As always, for fall 2007, Ralph Rucci presented a beyond-elegant Chado Ralph Rucci collection Friday evening in the Tent at Bryant Park, full of the couture-like craftsmanship and luxe details we have come to expect from this singularly talented American designer, who celebrates his 25th anniversary in the industry this year.
"Ralph Rucci is my absolute design idol," said Project Runway alum Laura Bennett as we made our way into the venue. "The prints and the luxury; it’s just unparalleled. This is the show I’ve been waiting all week to see. I’m very happy to be here. This is defintely what I want to do when I grow up."
Well, that's nothing if not an admirable goal.
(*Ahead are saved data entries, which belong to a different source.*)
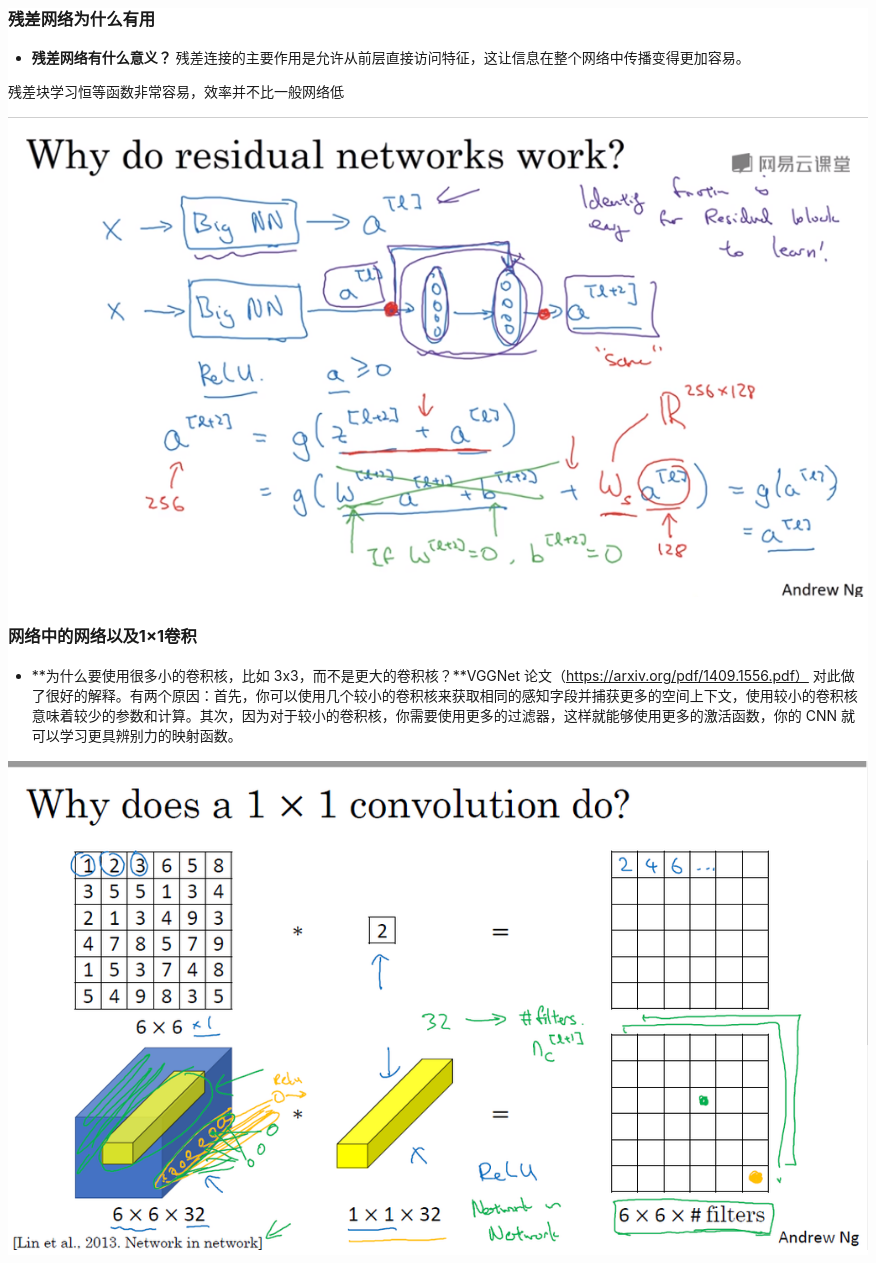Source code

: ### 残差网络为什么有用

- **残差网络有什么意义？** 残差连接的主要作用是允许从前层直接访问特征，这让信息在整个网络中传播变得更加容易。

残差块学习恒等函数非常容易，效率并不比一般网络低

![whyresnets](img/whyresnets.png)

### 网络中的网络以及1×1卷积

- **为什么要使用很多小的卷积核，比如 3x3，而不是更大的卷积核？**VGGNet 论文（https://arxiv.org/pdf/1409.1556.pdf） 对此做了很好的解释。有两个原因：首先，你可以使用几个较小的卷积核来获取相同的感知字段并捕获更多的空间上下文，使用较小的卷积核意味着较少的参数和计算。其次，因为对于较小的卷积核，你需要使用更多的过滤器，这样就能够使用更多的激活函数，你的 CNN 就可以学习更具辨别力的映射函数。

![1by1](img/1by1.png)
And while we could find no fault with the clothing itself - indeed, the fur-trimmed satin parka, chocolate alligator origami jacket, black velvet suit, Louise Nevelson-inspired coats and directional seamed wool dresses were the epitome of monied, sophisticated chic - the presentation was deeply marred by Rucci's use of too-thin models, several of whom appeared to be suffering from eating disorders (or, to use the current PC term, disordered eating), and many of whom did little justice to the sublime creations they wore, as it was difficult to appreciate the beauty of Rucci's designs when the bodies beneath bore shoulders so knobby they resembled door knockers, and shoulder blades that jutted out of low-back gowns like the fragile wings of a malnourished baby bird.
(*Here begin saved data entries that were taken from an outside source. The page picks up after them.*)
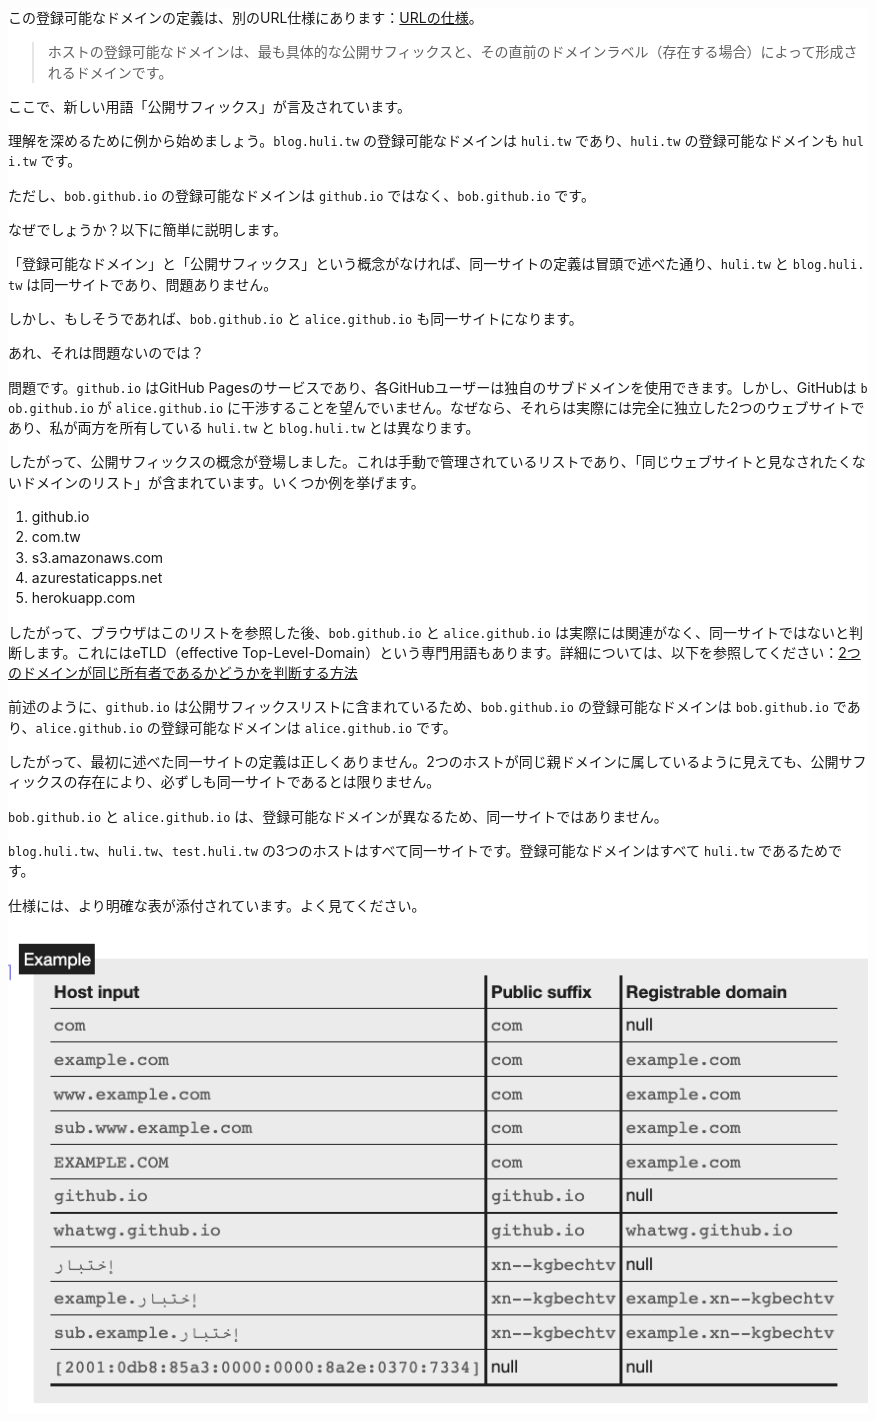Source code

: この登録可能なドメインの定義は、別のURL仕様にあります：[URLの仕様](https://url.spec.whatwg.org/#host-registrable-domain)。

> ホストの登録可能なドメインは、最も具体的な公開サフィックスと、その直前のドメインラベル（存在する場合）によって形成されるドメインです。

ここで、新しい用語「公開サフィックス」が言及されています。

理解を深めるために例から始めましょう。`blog.huli.tw` の登録可能なドメインは `huli.tw` であり、`huli.tw` の登録可能なドメインも `huli.tw` です。

ただし、`bob.github.io` の登録可能なドメインは `github.io` ではなく、`bob.github.io` です。

なぜでしょうか？以下に簡単に説明します。

「登録可能なドメイン」と「公開サフィックス」という概念がなければ、同一サイトの定義は冒頭で述べた通り、`huli.tw` と `blog.huli.tw` は同一サイトであり、問題ありません。

しかし、もしそうであれば、`bob.github.io` と `alice.github.io` も同一サイトになります。

あれ、それは問題ないのでは？

問題です。`github.io` はGitHub Pagesのサービスであり、各GitHubユーザーは独自のサブドメインを使用できます。しかし、GitHubは `bob.github.io` が `alice.github.io` に干渉することを望んでいません。なぜなら、それらは実際には完全に独立した2つのウェブサイトであり、私が両方を所有している `huli.tw` と `blog.huli.tw` とは異なります。

したがって、公開サフィックスの概念が登場しました。これは手動で管理されているリストであり、「同じウェブサイトと見なされたくないドメインのリスト」が含まれています。いくつか例を挙げます。

1. github.io
2. com.tw
3. s3.amazonaws.com
4. azurestaticapps.net
5. herokuapp.com

したがって、ブラウザはこのリストを参照した後、`bob.github.io` と `alice.github.io` は実際には関連がなく、同一サイトではないと判断します。これにはeTLD（effective Top-Level-Domain）という専門用語もあります。詳細については、以下を参照してください：[2つのドメインが同じ所有者であるかどうかを判断する方法](https://blog.kalan.dev/2021-11-09-url-and-samesite/)

前述のように、`github.io` は公開サフィックスリストに含まれているため、`bob.github.io` の登録可能なドメインは `bob.github.io` であり、`alice.github.io` の登録可能なドメインは `alice.github.io` です。

したがって、最初に述べた同一サイトの定義は正しくありません。2つのホストが同じ親ドメインに属しているように見えても、公開サフィックスの存在により、必ずしも同一サイトであるとは限りません。

`bob.github.io` と `alice.github.io` は、登録可能なドメインが異なるため、同一サイトではありません。

`blog.huli.tw`、`huli.tw`、`test.huli.tw` の3つのホストはすべて同一サイトです。登録可能なドメインはすべて `huli.tw` であるためです。

仕様には、より明確な表が添付されています。よく見てください。

![登録可能なドメインテーブル](pics/20-02.png)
We realize that Rucci is far from alone in his use of exceptionally skinny girls (and, let's face facts, most runway models are teenagers or barely in their 20s, so the term "girls" is apt). But coming at the end of a long week of shows marked by one skeletal parade after another, it was saddening - nay, downright sickening - to end New York Fashion Week looking at yet another show populated by emaciated young women who have, quite literally, been reduced to clothes hangers.
It is obvious, CFDA entreaties aside, that the fashion industry is not capable of policing itself on this matter (and we're not sure that it really is the fashion industry's job to do so - after all, these girls have modeling agencies and, one presumes, families who are better suited to the task). But it is certainly true that if designers took a stand and refused to hire sick, stick-thin models, there would cease to be a reason for these girls to starve themselves in order to keep working.
This point was unintentionally driven home even further when Rucci sent out a black jersey "x-ray" gown with a sheer chiffon inset tracing the model's ribs and spine. Coming, as it did, on the back of yet another alarmingly thin mannequin, the effect was upsetting rather than uplifting.
In fact, though his designs were stunning, we left Rucci's show feeling embarrassed to be part of an industry that continues to promote such unhealthy, unrealistic ideas of female beauty, despite the hollow media outcry that things are changing for the better.
When it comes to matters of body image and the fashion industry, this was a shameful way to end the week.